“Once you put quality measures in front of people — for example, showing your current rate of patients who are eligible for aspirin who are actually on aspirin — that in and of itself drives change and is probably where we see the biggest benefit,” Kho explains.
The team also built a novel data reporting system, hosted at Northwestern, that enables the independent small practices to dynamically track and compare their quality measures through electronic feeds of EHR data.
It’s part of the reason why, beyond the immediate impact of Healthy Hearts in the Heartland, Kho and his collaborators see the study also kickstarting related research in the future.
“We hope that this opens the door to continue engaging with that much broader community of providers, rather than just those who are within large centers,” Kho says. “Both in terms of the relationships and the tools that we’re building, I think this can greatly increase the efficiency of how we do future research and engage unseen populations.”

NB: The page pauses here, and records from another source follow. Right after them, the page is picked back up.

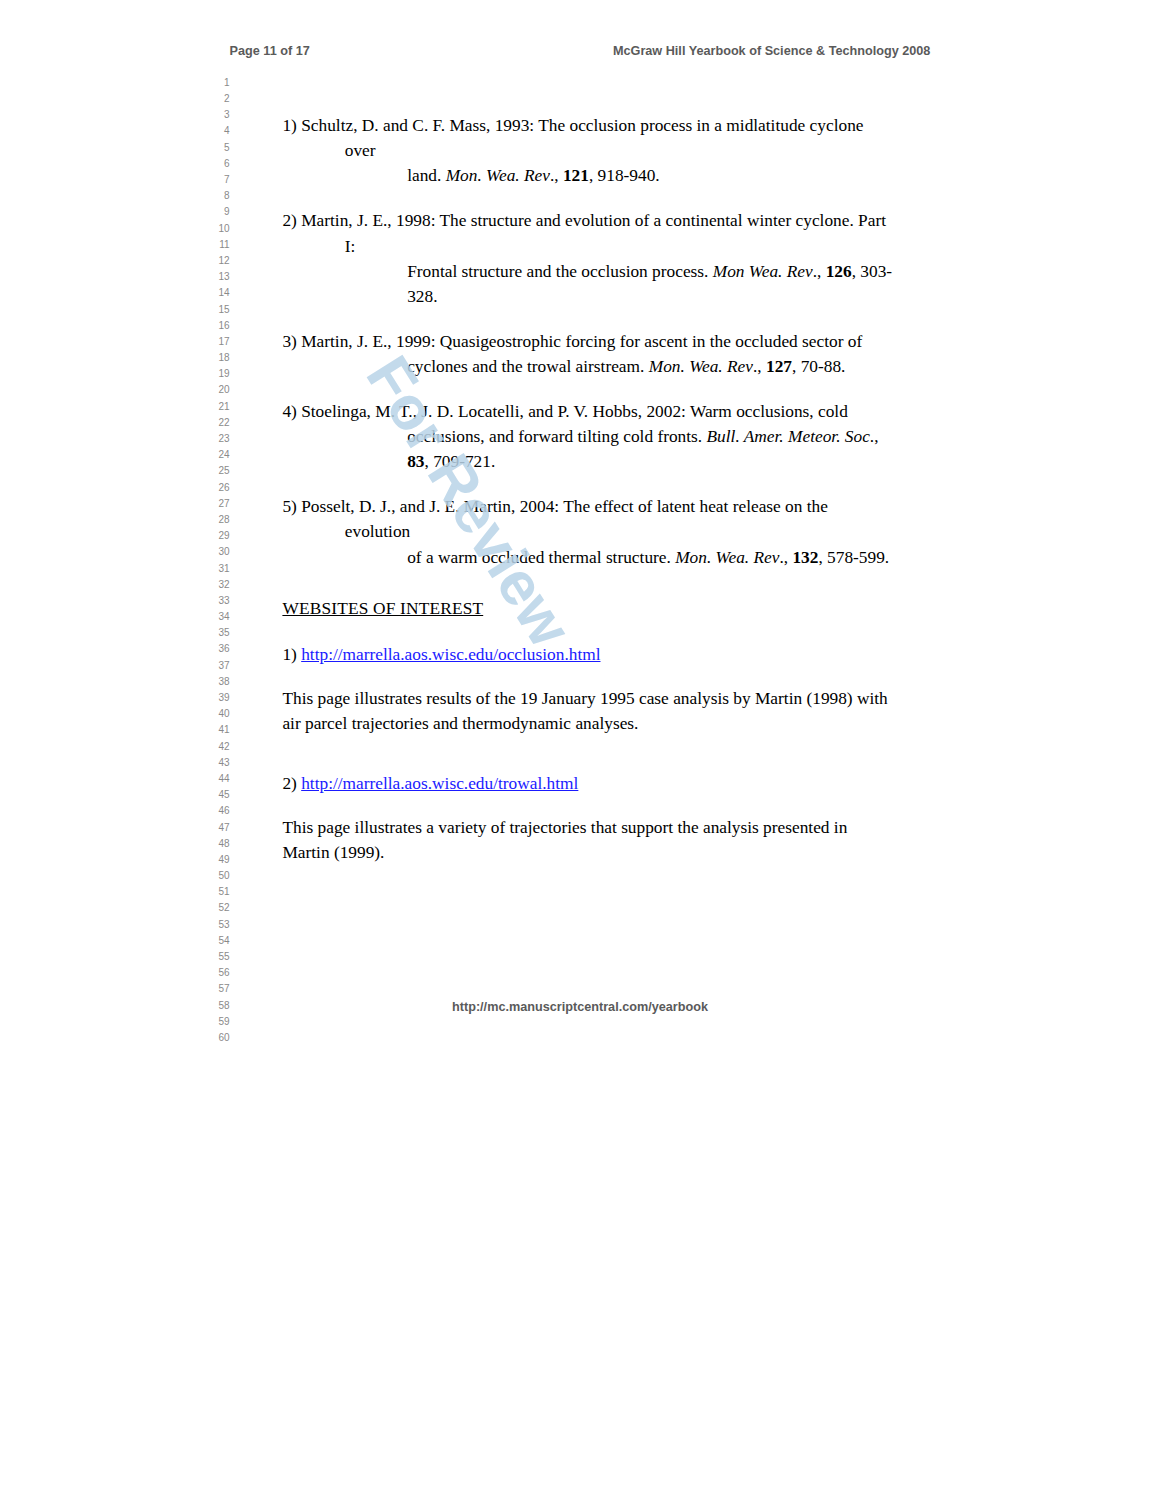Page 11 of 17 McGraw Hill Yearbook of Science & Technology 2008
12345 678910 1112131415 1617181920 2122232425 2627282930 3132333435 3637383940 4142434445 4647484950 5152535455 5657585960
For Review
1) Schultz, D. and C. F. Mass, 1993: The occlusion process in a midlatitude cyclone over land. Mon. Wea. Rev., 121, 918-940.
2) Martin, J. E., 1998: The structure and evolution of a continental winter cyclone. Part I: Frontal structure and the occlusion process. Mon Wea. Rev., 126, 303-328.
3) Martin, J. E., 1999: Quasigeostrophic forcing for ascent in the occluded sector of cyclones and the trowal airstream. Mon. Wea. Rev., 127, 70-88.
4) Stoelinga, M. T., J. D. Locatelli, and P. V. Hobbs, 2002: Warm occlusions, cold occlusions, and forward tilting cold fronts. Bull. Amer. Meteor. Soc., 83, 709-721.
5) Posselt, D. J., and J. E. Martin, 2004: The effect of latent heat release on the evolution of a warm occluded thermal structure. Mon. Wea. Rev., 132, 578-599.
WEBSITES OF INTEREST
1) http://marrella.aos.wisc.edu/occlusion.html
This page illustrates results of the 19 January 1995 case analysis by Martin (1998) with air parcel trajectories and thermodynamic analyses.
2) http://marrella.aos.wisc.edu/trowal.html
This page illustrates a variety of trajectories that support the analysis presented in Martin (1999).
http://mc.manuscriptcentral.com/yearbook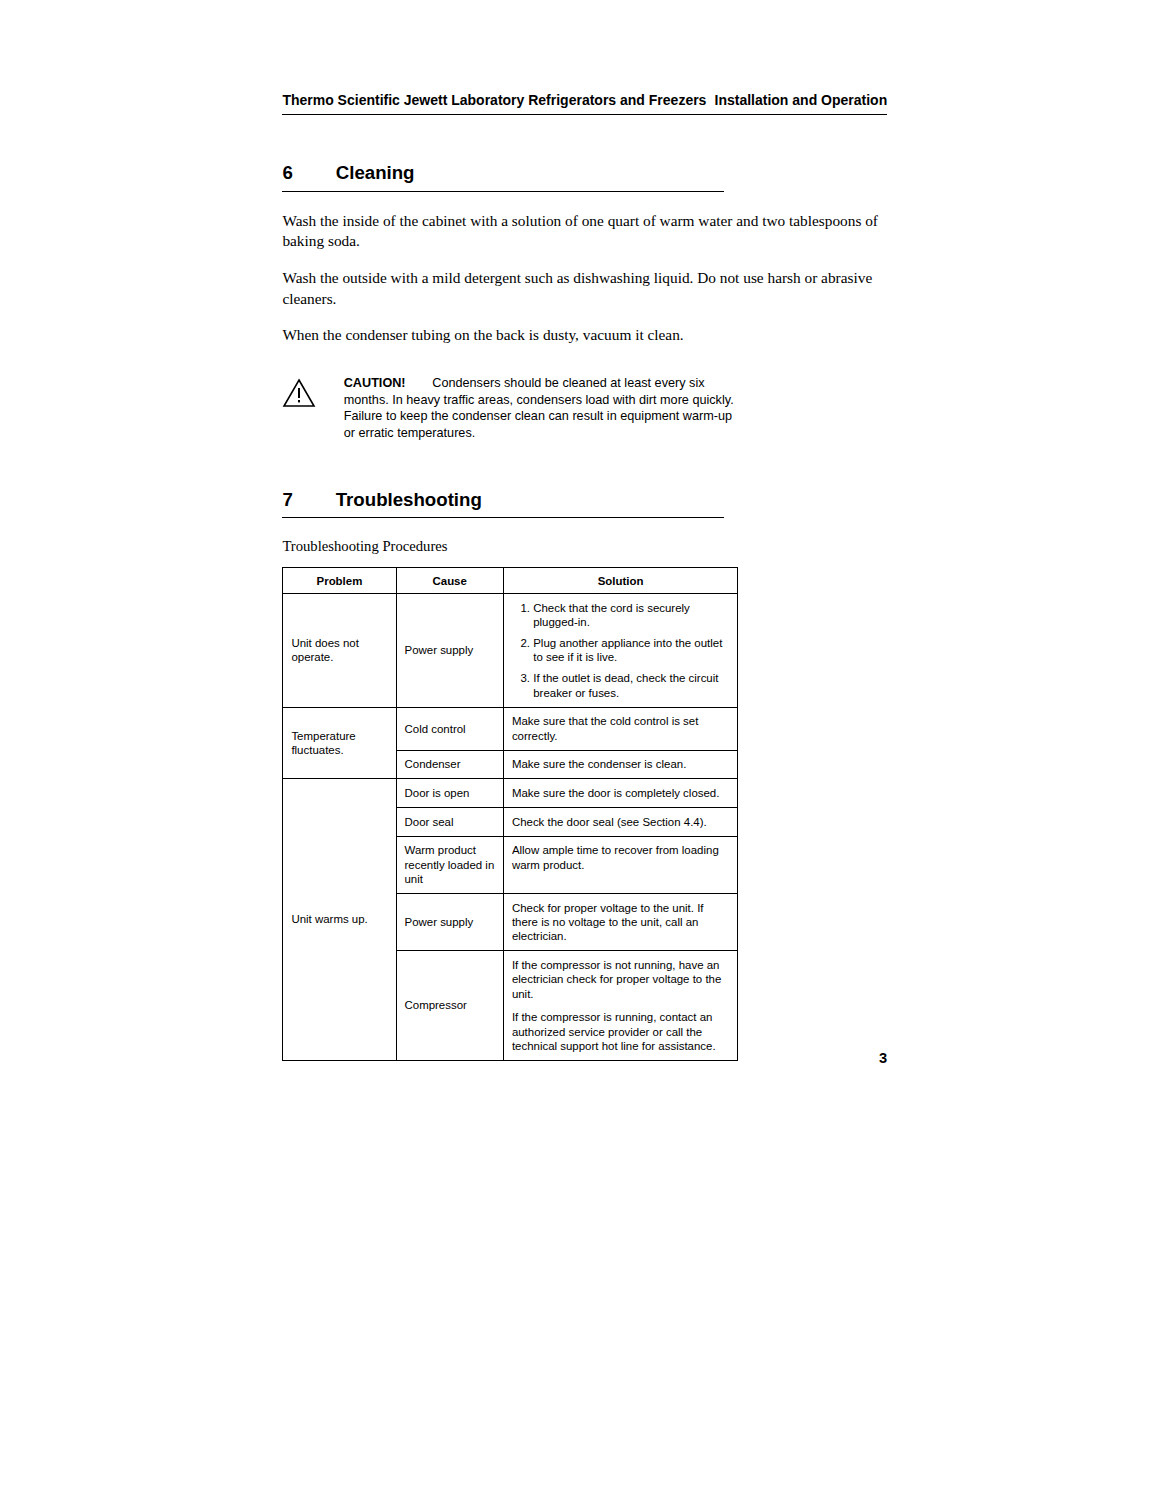Thermo Scientific Jewett Laboratory Refrigerators and Freezers
Installation and Operation
6 Cleaning
Wash the inside of the cabinet with a solution of one quart of warm water and two tablespoons of baking soda.
Wash the outside with a mild detergent such as dishwashing liquid. Do not use harsh or abrasive cleaners.
When the condenser tubing on the back is dusty, vacuum it clean.
CAUTION! Condensers should be cleaned at least every six months. In heavy traffic areas, condensers load with dirt more quickly. Failure to keep the condenser clean can result in equipment warm-up or erratic temperatures.
7 Troubleshooting
Troubleshooting Procedures
| Problem | Cause | Solution |
| --- | --- | --- |
| Unit does not operate. | Power supply | Check that the cord is securely plugged-in. Plug another appliance into the outlet to see if it is live. If the outlet is dead, check the circuit breaker or fuses. |
| Temperature fluctuates. | Cold control | Make sure that the cold control is set correctly. |
| Condenser | Make sure the condenser is clean. |
| Unit warms up. | Door is open | Make sure the door is completely closed. |
| Door seal | Check the door seal (see Section 4.4). |
| Warm product recently loaded in unit | Allow ample time to recover from loading warm product. |
| Power supply | Check for proper voltage to the unit. If there is no voltage to the unit, call an electrician. |
| Compressor | If the compressor is not running, have an electrician check for proper voltage to the unit. If the compressor is running, contact an authorized service provider or call the technical support hot line for assistance. |
3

Beyond the clinical impact of this approach, there’s also a bonus benefit to conducting research that so closely collaborates with different communities. For investigators like Kho and Kandula, it’s also intensely invigorating to their lives as clinicians and scientists.
“Community-engaged research is really what keeps me going. I find it to be a great antidote to burnout,” Kandula says. “To be able to work with these wonderful partners who are excited about the work that we do, and to see the way that it impacts people’s lives, has been so incredibly rewarding.”